Monday's clashes in towns along the Euphrates, including Hindiya and Hilla some 50 miles from Baghdad, were a reminder that even the largest and best-equipped divisions of Saddam's Republican Guard are no match for U.S. forces in a head-to-head fight. U.S. officials reported that some of Saddam's elite units had already lost more than 50 percent of their fighting capacity as a result of five days of relentless bombing. In the best-case scenario, the U.S. will be able to direct its overwhelming air power against the bulk of Republican Guard forces outside of Baghdad, and destroy them before they can retreat into the city. But the Iraqi war plan may be based less on their ability to match the U.S. in a head-to-head fight, than on the notion of turning the political battlefield decisively against their enemies.
Vietnam has long served as a model to Third World insurgents of guerrilla tactics used to orchestrate the political defeat of a power whose military superiority is overwhelming. And it's Vietnam that Iraqi Deputy Prime Minister Tariq Aziz references when he vows that Iraqis will turn their cities into the equivalent of the jungles and swamps that camouflaged the Vietcong. The cities provide cover precisely because coalition forces who claim to be fighting to liberate the Iraqi people and relying on staging their fight from Arab countries can't afford to inflict the massive civilian casualties.
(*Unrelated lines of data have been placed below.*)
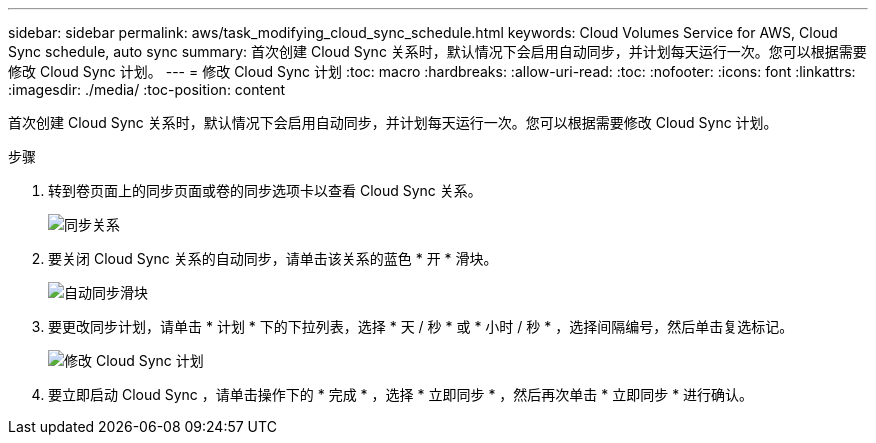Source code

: ---
sidebar: sidebar 
permalink: aws/task_modifying_cloud_sync_schedule.html 
keywords: Cloud Volumes Service for AWS, Cloud Sync schedule, auto sync 
summary: 首次创建 Cloud Sync 关系时，默认情况下会启用自动同步，并计划每天运行一次。您可以根据需要修改 Cloud Sync 计划。 
---
= 修改 Cloud Sync 计划
:toc: macro
:hardbreaks:
:allow-uri-read: 
:toc: 
:nofooter: 
:icons: font
:linkattrs: 
:imagesdir: ./media/
:toc-position: content


[role="lead"]
首次创建 Cloud Sync 关系时，默认情况下会启用自动同步，并计划每天运行一次。您可以根据需要修改 Cloud Sync 计划。

.步骤
. 转到卷页面上的同步页面或卷的同步选项卡以查看 Cloud Sync 关系。
+
image::diagram_modifying_cloud_sync_schedule_sync_relationship.png[同步关系]

. 要关闭 Cloud Sync 关系的自动同步，请单击该关系的蓝色 * 开 * 滑块。
+
image::diagram_modifying_cloud_sync_schedule_auto_sync.png[自动同步滑块]

. 要更改同步计划，请单击 * 计划 * 下的下拉列表，选择 * 天 / 秒 * 或 * 小时 / 秒 * ，选择间隔编号，然后单击复选标记。
+
image::diagram_modifying_cloud_sync_schedule.png[修改 Cloud Sync 计划]

. 要立即启动 Cloud Sync ，请单击操作下的 * 完成 * ，选择 * 立即同步 * ，然后再次单击 * 立即同步 * 进行确认。

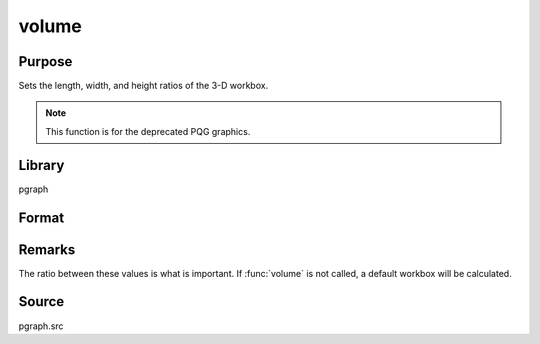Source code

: 
volume
==============================================

Purpose
----------------
Sets the length, width, and height ratios of the 3-D workbox.

.. NOTE:: This function is for the deprecated PQG graphics.

Library
-------

pgraph

Format
----------------
.. function:: volume(x, y, z)

    :param x: the X length of the 3-D workbox.
    :type x: scalar

    :param y: the Y length of the 3-D workbox.
    :type y: scalar

    :param z: the Z length of the 3-D workbox.
    :type z: scalar

Remarks
-------

The ratio between these values is what is important. If :func:`volume` is not
called, a default workbox will be calculated.

Source
------

pgraph.src

.. seealso:: Functions :func:`view`

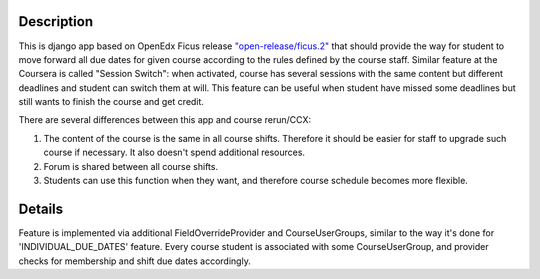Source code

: Description
-----------
This is django app based on OpenEdx Ficus release `"open-release/ficus.2"
<https://github.com/edx/edx-platform/tree/open-release/ficus.2>`_
that should provide the way for student to move forward all due dates for given course according to the rules defined by the course staff.
Similar feature at the Coursera is called "Session Switch": when activated, course has several sessions with the same content but different deadlines and student can switch them at will. This feature can be useful when student have missed some deadlines but still wants to
finish the course and get credit.

There are several differences between this app and course rerun/CCX:

1. The content of the course is the same in all course shifts. Therefore it should be easier for staff to upgrade such course if necessary. It also doesn't spend additional resources.

2. Forum is shared between all course shifts.

3. Students can use this function when they want, and therefore course schedule becomes more flexible.

Details
-------
Feature is implemented via additional FieldOverrideProvider and CourseUserGroups, similar to the way it's done for 'INDIVIDUAL_DUE_DATES' feature.
Every course student is associated with some CourseUserGroup, and provider checks for membership and shift due dates accordingly.
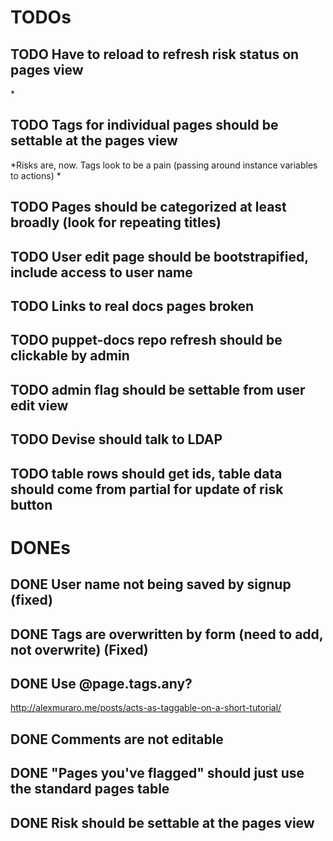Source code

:* TODOs
** TODO Have to reload to refresh risk status on pages view
*
** TODO Tags for individual pages should be settable at the pages view
*Risks are, now. Tags look to be a pain (passing around instance variables to actions)
*
** TODO Pages should be categorized at least broadly (look for repeating titles)
** TODO User edit page should be bootstrapified, include access to user name
** TODO Links to real docs pages broken
** TODO puppet-docs repo refresh should be clickable by admin
** TODO admin flag should be settable from user edit view
** TODO Devise should talk to LDAP
** TODO table rows should get ids, table data should come from partial for update of risk button

* DONEs
** DONE User name not being saved by signup (fixed)
CLOSED: [2015-04-02 Thu 08:38]

** DONE Tags are overwritten by form (need to add, not overwrite) (Fixed)
CLOSED: [2015-03-27 Fri 20:40]

** DONE Use @page.tags.any?
CLOSED: [2015-03-27 Fri 20:45]
<http://alexmuraro.me/posts/acts-as-taggable-on-a-short-tutorial/>
** DONE Comments are not editable
CLOSED: [2015-03-28 Sat 01:39]

** DONE "Pages you've flagged" should just use the standard pages table
CLOSED: [2015-03-28 Sat 20:24]
** DONE Risk should be settable at the pages view
CLOSED: [2015-04-02 Thu 08:33]


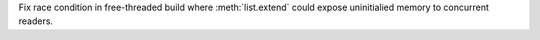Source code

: Fix race condition in free-threaded build where :meth:`list.extend` could expose
uninitialied memory to concurrent readers.
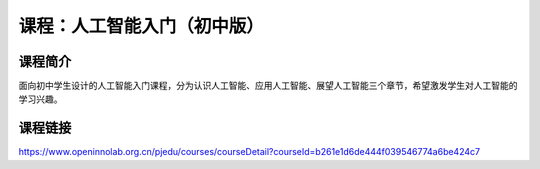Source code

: 课程：人工智能入门（初中版）
============================

课程简介
--------

面向初中学生设计的人工智能入门课程，分为认识人工智能、应用人工智能、展望人工智能三个章节，希望激发学生对人工智能的学习兴趣。

课程链接
--------

https://www.openinnolab.org.cn/pjedu/courses/courseDetail?courseId=b261e1d6de444f039546774a6be424c7
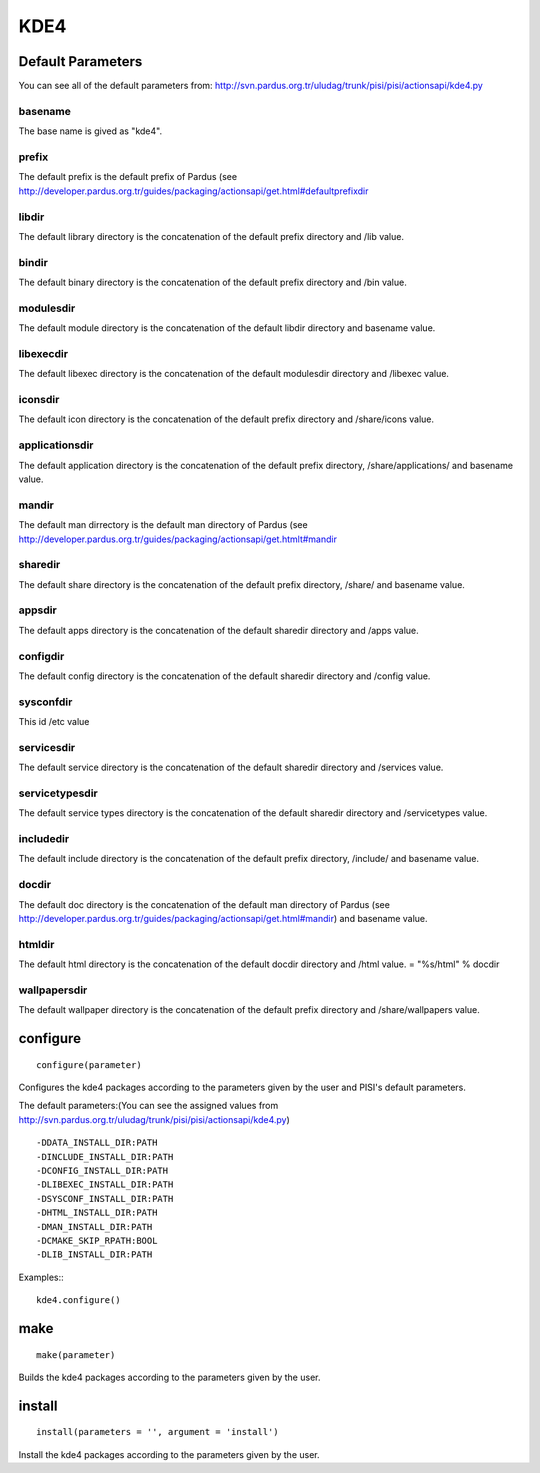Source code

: KDE4
====

Default Parameters
------------------
You can see all of the default parameters from:
`<http://svn.pardus.org.tr/uludag/trunk/pisi/pisi/actionsapi/kde4.py>`_

basename
^^^^^^^^

The base name is gived as "kde4".

prefix
^^^^^^

The default prefix is the default prefix of Pardus (see 
`<http://developer.pardus.org.tr/guides/packaging/actionsapi/get.html#defaultprefixdir>`_

libdir
^^^^^^

The default library directory is the concatenation of the default prefix
directory and /lib value.

bindir
^^^^^^

The default binary directory is the concatenation of the default prefix
directory and /bin value.

modulesdir
^^^^^^^^^^

The default module directory is the concatenation of the default libdir
directory and basename value.

libexecdir
^^^^^^^^^^

The default libexec directory is the concatenation of the default modulesdir
directory and /libexec value.

iconsdir
^^^^^^^^

The default icon directory is the concatenation of the default prefix
directory and /share/icons value.

applicationsdir
^^^^^^^^^^^^^^^

The default application directory is the concatenation of the default prefix
directory, /share/applications/ and basename value.

mandir
^^^^^^

The default man dirrectory is the default man directory of Pardus (see 
`<http://developer.pardus.org.tr/guides/packaging/actionsapi/get.htmlt#mandir>`_

sharedir
^^^^^^^^

The default share directory is the concatenation of the default prefix
directory, /share/ and basename value.

appsdir
^^^^^^^

The default apps directory is the concatenation of the default sharedir
directory and /apps value.

configdir
^^^^^^^^^

The default config directory is the concatenation of the default sharedir
directory and /config value.

sysconfdir
^^^^^^^^^^

This id /etc value

servicesdir
^^^^^^^^^^^

The default service directory is the concatenation of the default sharedir
directory and /services value.

servicetypesdir
^^^^^^^^^^^^^^^

The default service types directory is the concatenation of the default sharedir
directory and /servicetypes value.

includedir
^^^^^^^^^^

The default include directory is the concatenation of the default prefix
directory, /include/ and basename value.

docdir
^^^^^^

The default doc directory is the concatenation of the default man directory of
Pardus (see `<http://developer.pardus.org.tr/guides/packaging/actionsapi/get.html#mandir>`_) and basename value.

htmldir
^^^^^^^

The default html directory is the concatenation of the default docdir
directory and /html value.
= "%s/html" % docdir

wallpapersdir
^^^^^^^^^^^^^

The default wallpaper directory is the concatenation of the default prefix
directory and /share/wallpapers value.

configure
---------

::

    configure(parameter)

Configures the kde4 packages according to the parameters given by the user and PISI's
default parameters.

The default parameters:(You can see the assigned values from
`<http://svn.pardus.org.tr/uludag/trunk/pisi/pisi/actionsapi/kde4.py>`_)

::

       -DDATA_INSTALL_DIR:PATH
       -DINCLUDE_INSTALL_DIR:PATH
       -DCONFIG_INSTALL_DIR:PATH
       -DLIBEXEC_INSTALL_DIR:PATH
       -DSYSCONF_INSTALL_DIR:PATH
       -DHTML_INSTALL_DIR:PATH
       -DMAN_INSTALL_DIR:PATH
       -DCMAKE_SKIP_RPATH:BOOL
       -DLIB_INSTALL_DIR:PATH

Examples:::

    kde4.configure()

make
----

::

    make(parameter)

Builds the kde4 packages according to the parameters given by the user.

install
-------

::

    install(parameters = '', argument = 'install')

Install the kde4 packages according to the parameters given by the user.

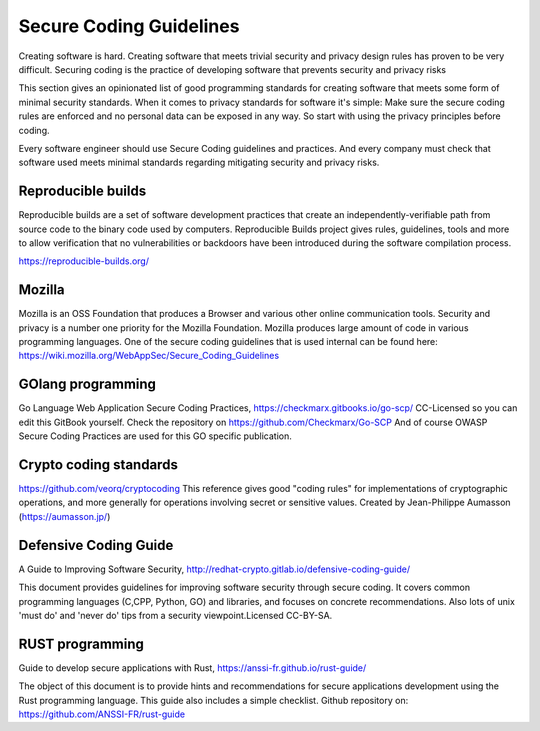 Secure Coding Guidelines
--------------------------

Creating software is hard. Creating software that meets trivial security and privacy design rules has proven to be very difficult. Securing coding is the practice of developing software that prevents security and privacy risks

This section gives an opinionated list of good programming standards for creating software that meets some form of minimal security standards. When it comes to privacy standards for software it's simple: Make sure the secure coding rules are enforced and no personal data can be exposed in any way. So start with using the privacy principles before coding.

Every software engineer should use Secure Coding guidelines and practices. And every company must check that software used meets minimal standards regarding mitigating security and privacy risks.


Reproducible builds
^^^^^^^^^^^^^^^^^^^^^

Reproducible builds are a set of software development practices that create an independently-verifiable path from source code to the binary code used by computers.  Reproducible Builds project gives rules, guidelines, tools and more to allow verification that no vulnerabilities or backdoors have been introduced during the software compilation process. 

https://reproducible-builds.org/



Mozilla
^^^^^^^^

Mozilla is an OSS Foundation that produces a Browser and various other online communication tools. Security and privacy is a number one priority for the Mozilla Foundation. Mozilla produces large amount of code in various programming languages. One of the secure coding guidelines that is used internal can be found here: https://wiki.mozilla.org/WebAppSec/Secure_Coding_Guidelines


GOlang programming
^^^^^^^^^^^^^^^^^^^^

Go Language Web Application Secure Coding Practices, https://checkmarx.gitbooks.io/go-scp/
CC-Licensed so you can edit this GitBook yourself. Check the repository on https://github.com/Checkmarx/Go-SCP  
And of course OWASP Secure Coding Practices are used for this GO specific publication.

Crypto coding standards
^^^^^^^^^^^^^^^^^^^^^^^


https://github.com/veorq/cryptocoding 
This reference gives good "coding rules" for implementations of cryptographic operations, and more generally for operations involving secret or sensitive values. Created by Jean-Philippe Aumasson (https://aumasson.jp/)


Defensive Coding Guide
^^^^^^^^^^^^^^^^^^^^^^^

A Guide to Improving Software Security, http://redhat-crypto.gitlab.io/defensive-coding-guide/

This document provides guidelines for improving software security through secure coding. It covers common programming languages (C,CPP, Python, GO) and libraries, and focuses on concrete recommendations. Also lots of unix 'must do' and 'never do' tips from a security viewpoint.Licensed CC-BY-SA.



RUST programming
^^^^^^^^^^^^^^^^

Guide to develop secure applications with Rust, https://anssi-fr.github.io/rust-guide/ 

The object of this document is to provide hints and recommendations for secure applications development using the Rust programming language. This guide also includes a simple checklist.
Github repository on: https://github.com/ANSSI-FR/rust-guide 
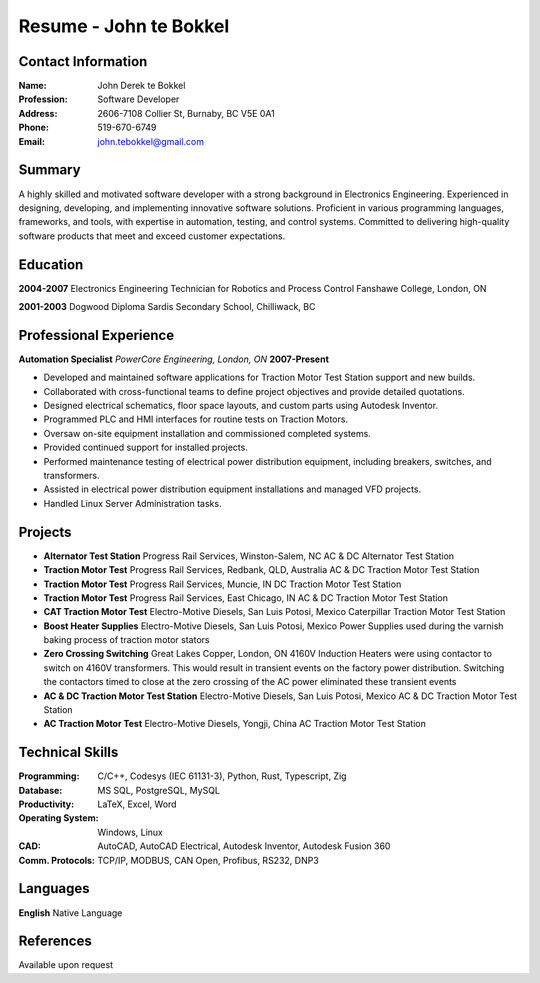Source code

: =======================
Resume - John te Bokkel
=======================

Contact Information
-------------------

:Name: John Derek te Bokkel
:Profession: Software Developer
:Address:
  2606-7108 Collier St,
  Burnaby, BC
  V5E 0A1
:Phone: 519-670-6749
:Email: john.tebokkel@gmail.com

Summary
-------

A highly skilled and motivated software developer with a strong background in
Electronics Engineering. Experienced in designing, developing, and implementing
innovative software solutions. Proficient in various programming languages,
frameworks, and tools, with expertise in automation, testing, and control
systems. Committed to delivering high-quality software products that meet and
exceed customer expectations.

Education
---------

**2004-2007**
Electronics Engineering Technician for Robotics and Process Control
Fanshawe College, London, ON

**2001-2003**
Dogwood Diploma
Sardis Secondary School, Chilliwack, BC

Professional Experience
-----------------------

**Automation Specialist**
*PowerCore Engineering, London, ON*
**2007-Present**

- Developed and maintained software applications for Traction Motor Test Station support and new builds.
- Collaborated with cross-functional teams to define project objectives and provide detailed quotations.
- Designed electrical schematics, floor space layouts, and custom parts using Autodesk Inventor.
- Programmed PLC and HMI interfaces for routine tests on Traction Motors.
- Oversaw on-site equipment installation and commissioned completed systems.
- Provided continued support for installed projects.
- Performed maintenance testing of electrical power distribution equipment, including breakers, switches, and transformers.
- Assisted in electrical power distribution equipment installations and managed VFD projects.
- Handled Linux Server Administration tasks.

Projects
---------

- **Alternator Test Station**
  Progress Rail Services, Winston-Salem, NC
  AC & DC Alternator Test Station
- **Traction Motor Test**
  Progress Rail Services, Redbank, QLD, Australia
  AC & DC Traction Motor Test Station
- **Traction Motor Test**
  Progress Rail Services, Muncie, IN
  DC Traction Motor Test Station
- **Traction Motor Test**
  Progress Rail Services, East Chicago, IN
  AC & DC Traction Motor Test Station
- **CAT Traction Motor Test**
  Electro-Motive Diesels, San Luis Potosi, Mexico
  Caterpillar Traction Motor Test Station
- **Boost Heater Supplies**
  Electro-Motive Diesels, San Luis Potosi, Mexico
  Power Supplies used during the varnish baking process of traction motor stators
- **Zero Crossing Switching**
  Great Lakes Copper, London, ON
  4160V Induction Heaters were using contactor to switch on 4160V transformers. This would result in transient events on the factory power distribution. Switching the contactors timed to close at the zero crossing of the AC power eliminated these transient events
- **AC & DC Traction Motor Test Station**
  Electro-Motive Diesels, San Luis Potosi, Mexico
  AC & DC Traction Motor Test Station
- **AC Traction Motor Test**
  Electro-Motive Diesels, Yongji, China
  AC Traction Motor Test Station

Technical Skills
-----------------

:Programming:
  C/C++, Codesys (IEC 61131-3), Python, Rust, Typescript, Zig

:Database:
  MS SQL, PostgreSQL, MySQL

:Productivity:
  LaTeX, Excel, Word

:Operating System:
  Windows, Linux

:CAD:
  AutoCAD, AutoCAD Electrical, Autodesk Inventor, Autodesk Fusion 360

:Comm. Protocols:
  TCP/IP, MODBUS, CAN Open, Profibus, RS232, DNP3

Languages
----------

| **English** Native Language

References
----------

Available upon request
The Iraqis can't stop the U.S. simply by standing and fighting; their goal is to make the invasion, and particularly a street fight for Baghdad, politically untenable. Their initial objective has been to delay and draw out a campaign that the coalition needs, for political reasons, to conclude as quickly as possible. Now, Saddam's planners will be hoping that a drawn out siege of Baghdad, with mounting civilian casualties and ongoing guerrilla warfare behind enemy lines will sap the coalition's appetite for the campaign, and turn up political pressure on Washington to settle for less than a total victory.
Sustaining a guerrilla war, however, requires that the local population not only tolerate the presence of the insurgents in their midst, but also feed them, hide them and replenish their ranks. And that may be a tough call for a regime as deeply loathed as Saddam's. Terrorizing the population can achieve some of those goals in the short term, but the ability of Saddam's militiamen to intimidate the locals would be dramatically weakened if Saddam and his lieutenants are taken out of the equation. That may be why U.S. Marines on Monday launched a "snatch" operation in the town of Shatra, hoping to capture Saddam's cousin, Gen. Ali Hassan al Majeed. Presumably such operations will become a vital part of the effort to topple the regime in Baghdad without inflicting mass casualties on the civilian population. Similar logic may also underlie the bombing of Baghdad's broadcast outlets, stopping the regime communicating with the population in order to underscore the coalition message that Saddam's reign is over. Even more important will be a massive humanitarian relief operation in those areas under coalition control.
Saddam's commanders will hope, however, to shape the battle in ways designed to make ordinary fear of the coalition forces greater than hatred for the regime among ordinary Iraqis. So, while there's little doubt that the coalition will prevail militarily in its confrontation with Saddam's armed forces, the victory of "Operation Iraqi Freedom" will require, also, that the coalition prevail in the battle for Iraqi hearts and minds.